Ciclismo | Vuelta al Bidasoa

Juan Pedro López saca músculo en IrriSarri Land

El ganador, Juan Pedro López, felicitado por un compañero. / I. SANCHEZ
El ganador, Juan Pedro López, felicitado por un compañero. / I. SANCHEZ

El zarauztarra Jokin Aranburu es cuarto en la primera etapa de la Vuelta al Bidasoa y el Ampo se coloca líder por equipos

BORJA OLAZABAL IGANTZI.

Durante muchos kilómetros de la etapa un cuarteto metió miedo al pelotón, pero el primer día de la Vuelta al Bidasoa no dio para muchas sorpresas en lo que a la resolución de la jornada se refiere. El pelotón neutralizó a los escapados a trece kilómetros de la meta y la pared de IrriSarri Land calibró la fortaleza de los ciclistas. El que mejor aguantó las rampas fue Juan Pedro López, del Polartec Kometa (el equipo de Contador), que se llevó la victoria de etapa, el maillot amarillo y seis golosos segundos de ventaja sobre sus inmediatos perseguidores.

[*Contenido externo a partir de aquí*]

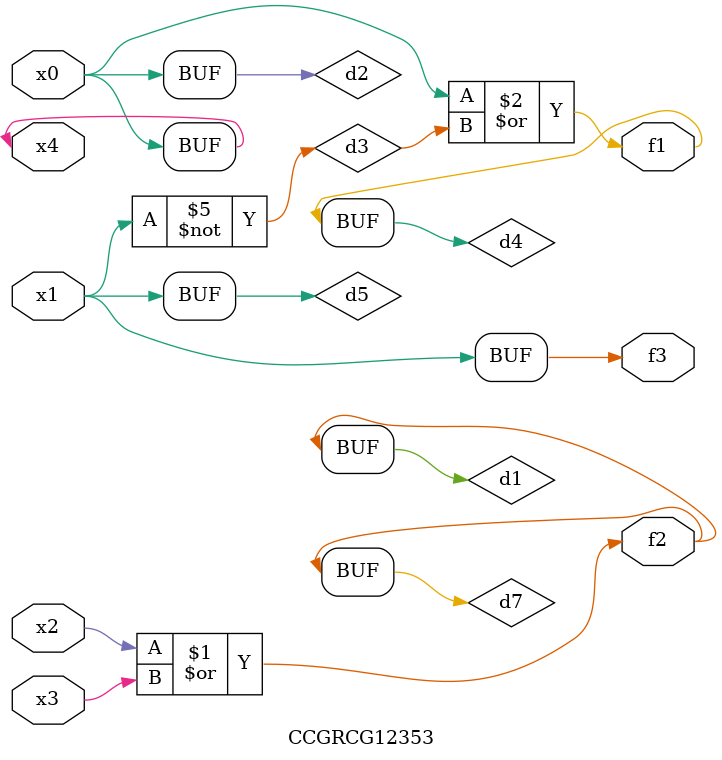
<source format=v>
module CCGRCG12353(
	input x0, x1, x2, x3, x4,
	output f1, f2, f3
);

	wire d1, d2, d3, d4, d5, d6, d7;

	or (d1, x2, x3);
	buf (d2, x0, x4);
	not (d3, x1);
	or (d4, d2, d3);
	not (d5, d3);
	nand (d6, d1, d3);
	or (d7, d1);
	assign f1 = d4;
	assign f2 = d7;
	assign f3 = d5;
endmodule

</source>
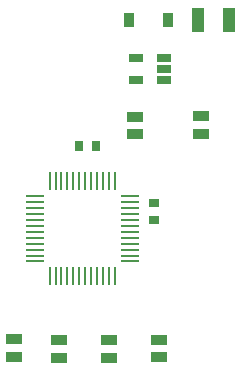
<source format=gtp>
G04*
G04 #@! TF.GenerationSoftware,Altium Limited,Altium Designer,20.2.6 (244)*
G04*
G04 Layer_Color=8421504*
%FSLAX25Y25*%
%MOIN*%
G70*
G04*
G04 #@! TF.SameCoordinates,B2635FF8-235B-44FB-8225-BCA2550F652E*
G04*
G04*
G04 #@! TF.FilePolarity,Positive*
G04*
G01*
G75*
%ADD15O,0.06102X0.00984*%
%ADD16O,0.00984X0.06102*%
%ADD17R,0.05118X0.02756*%
%ADD18R,0.03583X0.04803*%
%ADD19R,0.03543X0.02756*%
%ADD20R,0.02756X0.03543*%
%ADD21R,0.04331X0.07874*%
%ADD22R,0.05315X0.03740*%
D15*
X91347Y71327D02*
D03*
Y69358D02*
D03*
Y67390D02*
D03*
Y65421D02*
D03*
Y63453D02*
D03*
Y61484D02*
D03*
Y59516D02*
D03*
Y57547D02*
D03*
Y55579D02*
D03*
Y53610D02*
D03*
Y51642D02*
D03*
Y49673D02*
D03*
X59654D02*
D03*
Y51642D02*
D03*
Y53610D02*
D03*
Y55579D02*
D03*
Y57547D02*
D03*
Y59516D02*
D03*
Y61484D02*
D03*
Y63453D02*
D03*
Y65421D02*
D03*
Y67390D02*
D03*
Y69358D02*
D03*
Y71327D02*
D03*
D16*
X86327Y44654D02*
D03*
X84358D02*
D03*
X82390D02*
D03*
X80421D02*
D03*
X78453D02*
D03*
X76484D02*
D03*
X74516D02*
D03*
X72547D02*
D03*
X70579D02*
D03*
X68610D02*
D03*
X66642D02*
D03*
X64673D02*
D03*
Y76346D02*
D03*
X66642D02*
D03*
X68610D02*
D03*
X70579D02*
D03*
X72547D02*
D03*
X74516D02*
D03*
X76484D02*
D03*
X78453D02*
D03*
X80421D02*
D03*
X82390D02*
D03*
X84358D02*
D03*
X86327D02*
D03*
D17*
X102949Y110020D02*
D03*
Y113760D02*
D03*
Y117500D02*
D03*
X93500D02*
D03*
Y110020D02*
D03*
D18*
X104000Y130000D02*
D03*
X91126D02*
D03*
D19*
X99500Y63345D02*
D03*
Y69250D02*
D03*
D20*
X74297Y88250D02*
D03*
X80203D02*
D03*
D21*
X114132Y130000D02*
D03*
X124368D02*
D03*
D22*
X101000Y17747D02*
D03*
Y23653D02*
D03*
X84500Y17647D02*
D03*
Y23553D02*
D03*
X67900Y17647D02*
D03*
Y23553D02*
D03*
X52700Y17847D02*
D03*
Y23753D02*
D03*
X93000Y92047D02*
D03*
Y97953D02*
D03*
X115000Y92094D02*
D03*
Y98000D02*
D03*
M02*

</source>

Una buena colocación antes de afrontar la última dificultad del día parecía vital para ganar la etapa. De hecho, la velocidad en los momentos previos al último puerto provocó una montonera que afectó a varios ciclistas.

En la parte delantera del pelotón, Archibold, de la selección mundial de la UCI, fue el primero en arrancar, pero su decisión resultó precipitada porque las rampas se le hicieron largas. Más listo estuvo el ganador, Juan Pedro López, que aguantó ese primer envite y soltó su demarraje a un kilómetro del final. Se llevó consigo a Tiago Antunes, pero el portugués no aguantó su ritmo. y el andaluz pudo levantar los brazos al cruzar el arco de meta.

El ciclista nacido en Lebrija (Sevilla) no solo consiguió el primer triunfo parcial de la Vuelta al Bidasoa, sino que ha abierto una pequeña brecha de seis segundos en la general que puede resultar vital para el transcurso de la prueba. El año pasado, sin ir más lejos, Sergio Samitier se anotó la victoria final tras echar mano del puestómetro.

López, que venía de ganar este año en el Trofeo Guerrita de la Copa de España, apuntó tras la etapa que «durante casi todo el día la carrera ha ido tranquila, pero en los últimos kilómetros se han notado los nervios. Todo el mundo quería entrar bien colocado a la subida final. En el último kilómetro he tirado sin mirar hacia atrás. Me ha seguido Antunes, pero he podido remacharle y acabar venciendo».

Preguntado por esos seis segundos de renta que ha logrado en la general, no escondió que «el primer día de la Vuelta al Bidasoa suele ser clave para sacar algo de tiempo. Lo he conseguido. Pero también tengo claro que seis segundos no son demasiado tiempo. Me lo van a poner muy difícil para ganar esta ronda. Voy a luchar hasta el final porque todos sabemos que vencer aquí supone un gran trampolín para dar el salto a profesionales».

Gran papel guipuzcoano

Con equipos como el Polartec, el Colpack italiano, el Caja Rural y la selección mundial de la UCI, los bloques y ciclistas guipuzcoanos no lo suelen tener fácil para estar con los mejores. Algunos demostraron ayer que han llegado en un gran estado de forma al Bidasoa.

Jokin Aranburu, zarauztarra del Ampo (líder en la general por equipos), acabó en cuarto lugar y subió al podio para eunfundarse el maillot de primer euskaldun. «Estoy muy contento. No he llegado bien posicionado al final, pero me he visto con fuerza y he podido remontar. He venido a esta carrera para intentar llevarme una etapa. La que más ilusión me haría sería la de Orio porque está al lado de casa. Estos días también trabajaré para subir algún puesto en la general».

Demostró un buen nivel, asimismo, el azpeitiarra Oier Ibarguren (Baqué), que se filtró en la fuga del día y es primero en las metas volantes.

Para hoy queda la segunda etapa, con llegada en Hondarribia y el puerto de Jaizkibel a diez kilómetros de la línea de meta.